I went through the test twice: I scored 119 on the first take, 121 on the second. There was an entire section dedicated to trivia. Did not care for that. Not that it matters--as you said, an I.Q. is just a number.

**EDIT**

(Just wanted to add that I scored a 140 on the other High IQ Society test. )

********



Sifr said:


> Heh, I wish I had Tammet's mind in general. Bastard indeed. :tongue:
> I am attempting to do something similar, though.


What are you attempting to do? If you don't mind me asking.


----------



## Nightriser (Nov 8, 2008)

EaRMo said:


> What are you attempting to do? If you don't mind me asking.


Create associations. In fact, my dad has been hinting at doing what Tammet suggests for many years now. He always tells me to encode things, especially for memorization, in visual images. It's not surprising, coming from someone who had photographic memory. I have a few vivid associations, but they are not always distinct. "Four" and "five" both have a texture like an apple or potato, perhaps a bit of the sound of cutting through either. Also, some have more than one associated image. So far, the system I've built is very limited, but it should be interesting to see what effect it has on my memory and creativity.


----------



## Zulban (Nov 11, 2008)

Sifr said:


> So far, the system I've built is very limited, but it should be interesting to see what effect it has on my memory and creativity.

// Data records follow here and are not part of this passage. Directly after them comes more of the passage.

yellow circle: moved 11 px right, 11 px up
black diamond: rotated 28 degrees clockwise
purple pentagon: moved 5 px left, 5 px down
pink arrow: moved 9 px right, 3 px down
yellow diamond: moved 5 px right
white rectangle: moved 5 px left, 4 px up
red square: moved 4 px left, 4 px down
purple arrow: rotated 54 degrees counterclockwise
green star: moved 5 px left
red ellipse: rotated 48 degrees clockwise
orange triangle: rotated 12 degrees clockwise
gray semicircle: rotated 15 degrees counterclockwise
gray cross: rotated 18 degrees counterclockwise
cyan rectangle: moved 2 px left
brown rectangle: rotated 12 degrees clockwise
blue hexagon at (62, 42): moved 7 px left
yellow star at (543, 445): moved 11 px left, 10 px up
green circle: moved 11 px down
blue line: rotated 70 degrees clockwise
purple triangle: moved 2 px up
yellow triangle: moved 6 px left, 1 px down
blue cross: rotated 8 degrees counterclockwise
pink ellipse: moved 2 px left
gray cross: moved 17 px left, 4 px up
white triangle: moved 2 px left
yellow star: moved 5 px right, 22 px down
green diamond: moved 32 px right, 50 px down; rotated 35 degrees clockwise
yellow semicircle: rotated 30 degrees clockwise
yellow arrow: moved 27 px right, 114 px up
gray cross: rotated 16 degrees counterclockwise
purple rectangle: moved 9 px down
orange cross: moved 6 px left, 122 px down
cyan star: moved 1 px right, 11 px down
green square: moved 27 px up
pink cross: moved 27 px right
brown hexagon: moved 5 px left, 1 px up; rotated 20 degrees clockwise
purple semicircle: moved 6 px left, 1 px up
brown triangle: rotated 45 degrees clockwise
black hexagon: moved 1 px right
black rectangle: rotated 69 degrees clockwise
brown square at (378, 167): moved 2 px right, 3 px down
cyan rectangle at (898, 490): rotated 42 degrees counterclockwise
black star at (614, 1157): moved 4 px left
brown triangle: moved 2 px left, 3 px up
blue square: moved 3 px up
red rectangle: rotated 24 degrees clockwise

I'm quite sceptical of the influence a created arbitrary association has on creativity. In fact I would think that it is a negative influence on creativity, since you will be coming up with potato ideas when thinking about five... This would seem like a random extra creative thought, when really you should associate five with other relevant things, like five being the average family size, or five fingers on a hand.

Creating associations (essentially, creating links in your brain) by connecting two things that have absolutely no significance damages creativity, at least relevant creativity. I think...
I'm sure it helps memory piles though.


----------



## Nightriser (Nov 8, 2008)

Zulban said:


> I'm quite sceptical of the influence a created arbitrary association has on creativity. In fact I would think that it is a negative influence on creativity, since you will be coming up with potato ideas when thinking about five... This would seem like a random extra creative thought, when really you should associate five with other relevant things, like five being the average family size, or five fingers on a hand.
> 
> Creating associations (essentially, creating links in your brain) by connecting two things that have absolutely no significance damages creativity, at least relevant creativity. I think...
> I'm sure it helps memory piles though.


I also feel slightly hesitant about it, as it is not a natural intuition. However, the example I gave was a natural association I have, and it is about the texture, not the potato itself. That is what Tammet associates numbers with, textures, colors, shapes, etc. He describes prime numbers as being like a smooth pebble--what relevance is there to primeness? Of course, it has its share of problems, even when the intuition was not artificially created. He has admitted it himself in one of the articles. Nonetheless, I am willing to experiment. If nothing else, I am sure that several studies give evidence that visual encoding helps memory.


----------